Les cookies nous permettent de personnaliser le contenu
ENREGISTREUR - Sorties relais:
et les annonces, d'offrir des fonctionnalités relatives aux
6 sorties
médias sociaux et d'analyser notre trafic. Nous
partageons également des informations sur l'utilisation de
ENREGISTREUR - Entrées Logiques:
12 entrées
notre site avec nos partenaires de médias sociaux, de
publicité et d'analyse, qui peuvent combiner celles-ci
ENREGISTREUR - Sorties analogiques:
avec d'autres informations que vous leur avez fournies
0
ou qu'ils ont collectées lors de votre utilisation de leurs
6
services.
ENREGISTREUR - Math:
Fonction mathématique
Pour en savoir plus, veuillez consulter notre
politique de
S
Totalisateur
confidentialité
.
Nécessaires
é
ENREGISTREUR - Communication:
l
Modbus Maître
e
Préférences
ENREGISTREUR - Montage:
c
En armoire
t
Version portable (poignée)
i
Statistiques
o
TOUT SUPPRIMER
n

---

● Instructions for the task: Output exactly what runs from the line with "politique de" to the final line above, both lines included, and nothing else.

● Task result:
politique de
S
Totalisateur
confidentialité
.
Nécessaires
é
ENREGISTREUR - Communication:
l
Modbus Maître
e
Préférences
ENREGISTREUR - Montage:
c
En armoire
t
Version portable (poignée)
i
Statistiques
o
TOUT SUPPRIMER
n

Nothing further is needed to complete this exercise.